Davalı-Karşı Davacı İstemi:
5. Davalı-karşı davacı vekili cevap ve karşı dava dilekçesinde; davacının evlilik öncesinde müvekkiline bir çok vaatte bulunduğunu, ancak evlilik sonrasında fiziksel, psikolojik, cinsel ve ekonomik şiddette bulunduğunu, hakaret, tehdit, şantaj, ilgisizlik, küçük düşürme ve eziyete varan davranışlar sergilediğini, davacının dava dilekçesindeki iddialarının uydurulmuş beyanlar olduğunu, eşinin Ceza Muhakemesi Kanunu’na göre yapılan görevlendirmelerine dahi refaket eden müvekkili sayesinde 17.000TL para biriktirdiklerini, müvekkilinin polisi araması üzerine davacının mesleğini kullandığını, “kimi ararsan ara, ben avukatım, sana mı inanırlar bana mı” dediğini, müvekkilinin sürekli şiddet gördüğünü belirterek asıl davanın reddine, karşı davalarının kabulü ile tarafların boşanmalarına, müvekkili lehine 5.000TL tedbir ve yoksulluk nafakası ile 500.000TL maddi ve 500.000TL manevi tazminatın davacı-karşı davalı erkekten tahsiline karar verilmesini talep etmiştir.

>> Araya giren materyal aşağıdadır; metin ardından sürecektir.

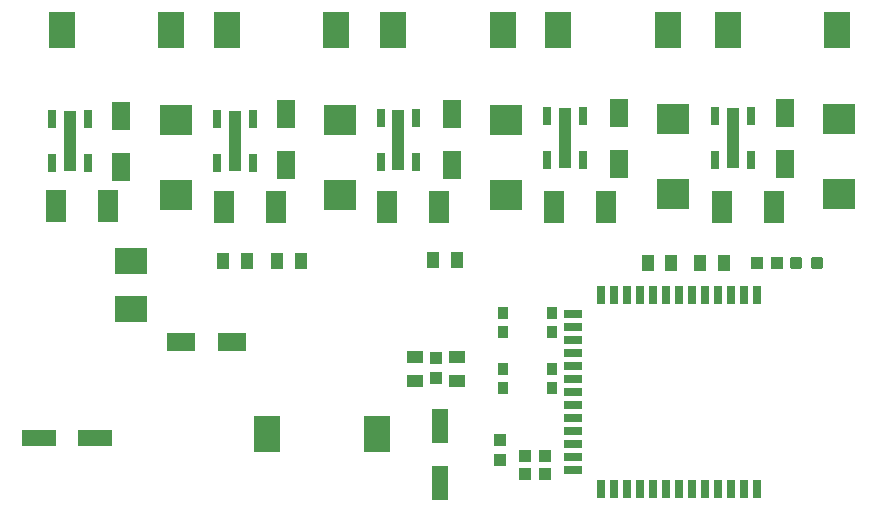
<source format=gbr>
G04 EAGLE Gerber RS-274X export*
G75*
%MOMM*%
%FSLAX34Y34*%
%LPD*%
%INSolderpaste Top*%
%IPPOS*%
%AMOC8*
5,1,8,0,0,1.08239X$1,22.5*%
G01*
%ADD10R,0.700000X1.500000*%
%ADD11R,1.000000X5.200000*%
%ADD12R,2.200000X3.100000*%
%ADD13R,1.550000X2.350000*%
%ADD14R,1.800000X2.700000*%
%ADD15R,2.700000X2.550000*%
%ADD16R,0.650000X1.500000*%
%ADD17R,1.500000X0.650000*%
%ADD18R,1.100000X1.400000*%
%ADD19R,1.100000X1.000000*%
%ADD20R,1.400000X3.000000*%
%ADD21R,2.350000X1.550000*%
%ADD22R,3.000000X1.400000*%
%ADD23R,1.400000X1.100000*%
%ADD24R,1.000000X1.100000*%
%ADD25R,2.794000X2.286000*%
%ADD26C,0.300000*%
%ADD27R,0.900000X1.000000*%


D10*
X64530Y394420D03*
X34530Y394420D03*
X64530Y357420D03*
X34530Y357420D03*
D11*
X49530Y375920D03*
D12*
X42400Y469900D03*
X135400Y469900D03*
D13*
X92710Y354420D03*
X92710Y397420D03*
D14*
X81690Y321310D03*
X37690Y321310D03*
D15*
X139700Y393650D03*
X139700Y330250D03*
D10*
X342660Y395690D03*
X312660Y395690D03*
X342660Y358690D03*
X312660Y358690D03*
D11*
X327660Y377190D03*
D12*
X323070Y469900D03*
X416070Y469900D03*
D13*
X373380Y355690D03*
X373380Y398690D03*
D14*
X362360Y320040D03*
X318360Y320040D03*
D15*
X419100Y393650D03*
X419100Y330250D03*
D10*
X204230Y394420D03*
X174230Y394420D03*
X204230Y357420D03*
X174230Y357420D03*
D11*
X189230Y375920D03*
D12*
X182100Y469900D03*
X275100Y469900D03*
D13*
X232410Y355690D03*
X232410Y398690D03*
D14*
X223930Y320040D03*
X179930Y320040D03*
D15*
X278130Y393650D03*
X278130Y330250D03*
D10*
X483630Y396960D03*
X453630Y396960D03*
X483630Y359960D03*
X453630Y359960D03*
D11*
X468630Y378460D03*
D12*
X462770Y469900D03*
X555770Y469900D03*
D13*
X514350Y356960D03*
X514350Y399960D03*
D14*
X503330Y320040D03*
X459330Y320040D03*
D15*
X560070Y394920D03*
X560070Y331520D03*
D10*
X625870Y396960D03*
X595870Y396960D03*
X625870Y359960D03*
X595870Y359960D03*
D11*
X610870Y378460D03*
D12*
X606280Y469900D03*
X699280Y469900D03*
D13*
X655320Y356960D03*
X655320Y399960D03*
D14*
X645570Y320040D03*
X601570Y320040D03*
D15*
X701040Y394920D03*
X701040Y331520D03*
D16*
X619940Y245590D03*
X608940Y245590D03*
X597940Y245590D03*
X586940Y245590D03*
X575940Y245590D03*
X564940Y245590D03*
X553940Y245590D03*
X542940Y245590D03*
X531940Y245590D03*
X520940Y245590D03*
X509940Y245590D03*
X498940Y245590D03*
D17*
X475440Y229390D03*
X475440Y218390D03*
X475440Y207390D03*
X475440Y196390D03*
X475440Y185390D03*
X475440Y174390D03*
X475440Y163390D03*
D16*
X630940Y245590D03*
X619940Y81690D03*
X608940Y81690D03*
X597940Y81690D03*
X586940Y81690D03*
X575940Y81690D03*
X564940Y81690D03*
X553940Y81690D03*
X542940Y81690D03*
X531940Y81690D03*
X520940Y81690D03*
X509940Y81690D03*
X498940Y81690D03*
X630940Y81690D03*
D17*
X475440Y152390D03*
X475440Y141390D03*
X475440Y130390D03*
X475440Y119390D03*
X475440Y108390D03*
X475440Y97390D03*
D18*
X179230Y274320D03*
X199230Y274320D03*
X357030Y275590D03*
X377030Y275590D03*
X224950Y274320D03*
X244950Y274320D03*
X538640Y273050D03*
X558640Y273050D03*
X603090Y273050D03*
X583090Y273050D03*
D19*
X451730Y109220D03*
X434730Y109220D03*
X451730Y93980D03*
X434730Y93980D03*
D12*
X216390Y128270D03*
X309390Y128270D03*
D20*
X363220Y134490D03*
X363220Y86490D03*
D21*
X186600Y205740D03*
X143600Y205740D03*
D22*
X22990Y124460D03*
X70990Y124460D03*
D23*
X341630Y192880D03*
X341630Y172880D03*
X377190Y172880D03*
X377190Y192880D03*
D24*
X359410Y192650D03*
X359410Y175650D03*
D25*
X101600Y274460D03*
X101600Y233540D03*
D24*
X414020Y122800D03*
X414020Y105800D03*
D26*
X678370Y269550D02*
X678370Y276550D01*
X685370Y276550D01*
X685370Y269550D01*
X678370Y269550D01*
X678370Y272400D02*
X685370Y272400D01*
X685370Y275250D02*
X678370Y275250D01*
X660830Y276550D02*
X660830Y269550D01*
X660830Y276550D02*
X667830Y276550D01*
X667830Y269550D01*
X660830Y269550D01*
X660830Y272400D02*
X667830Y272400D01*
X667830Y275250D02*
X660830Y275250D01*
D19*
X648580Y273050D03*
X631580Y273050D03*
D27*
X457380Y183260D03*
X457380Y167260D03*
X416380Y167260D03*
X416380Y183260D03*
X457380Y230250D03*
X457380Y214250D03*
X416380Y214250D03*
X416380Y230250D03*
M02*

</source>
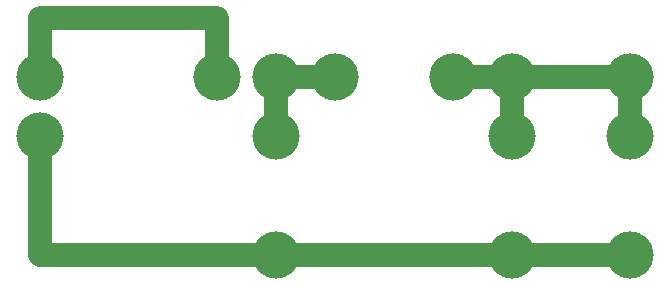
<source format=gbr>
G04 Top layer of converter PCB*
%FSLAX32Y32*%
%MOMM*%
%ADD10C,4.00*%
%ADD11C,2.00*%
D10*
G01*
G04 Flash component connection pads*
X00500Y01500D03*
X00500Y02000D03*
X02000Y02000D03*
X02500Y00500D03*
X02500Y01500D03*
X02500Y02000D03*
X03000Y02000D03*
X04000Y02000D03*
X04500Y00500D03*
X04500Y01500D03*
X04500Y02000D03*
X05500Y00500D03*
X05500Y01500D03*
X05500Y02000D03*
G04 Create PCB tracks*
D11*
X00500Y02000D02*
X00500Y02500D01*
X02000Y02500D01*
X02000Y02000D01*
X02500Y01500D02*
X02500Y02000D01*
X03000Y02000D01*
X04000Y02000D02*
X05500Y02000D01*
X05500Y01500D01*
X04500Y02000D02*
X04500Y01500D01*
X00500Y01500D02*
X00500Y00500D01*
X05500Y00500D01*
M02*

</source>
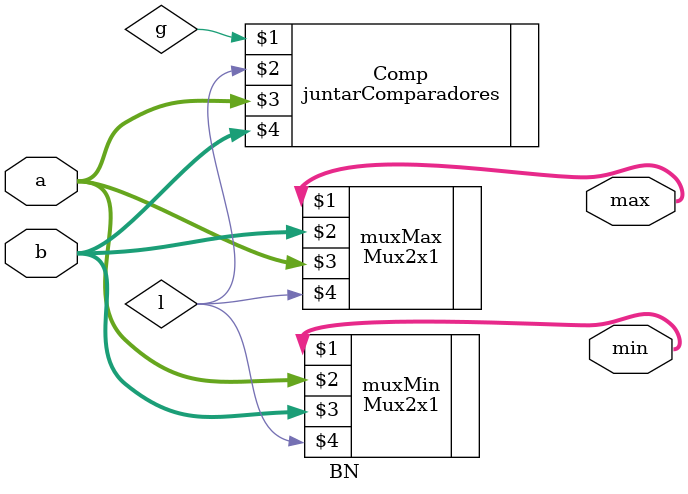
<source format=v>

`timescale 1 ns/100 ps

module BN #(parameter Size = 8) (output [Size-1:0] max, min, input [Size-1:0] a, b);
	wire g, l;
	juntarComparadores #(Size) Comp (g, l, a, b);
	Mux2x1 #(Size) muxMax (max, b, a, l);
	Mux2x1 #(Size) muxMin (min, a, b, l);
endmodule
</source>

İlk Derece Mahkemesi Kararı:
6. ... Aile Mahkemesinin 14.11.2019 tarihli ve 2018/192 E., 2019/1052 K. sayılı kararı ile; eşlerin TMK’nın 166/1. maddesine dayalı davalarının ayrı ayrı kabulü ile tarafların boşanmalarına, boşanmaya sebep olan olaylarda davalı-karşı davacı kadının ağır kusurlu olduğu gerekçesiyle kadının maddi ve manevi tazminat taleplerinin reddine, tarafların sosyal ve ekonomik durumları ile kusurları ve hakkaniyet ilkesi dikkate alınarak davacı-karşı davalı erkek eş yararına 5.000TL maddi tazminat ile 10.000TL manevi tazminata hükmedilmesine karar verilmiştir.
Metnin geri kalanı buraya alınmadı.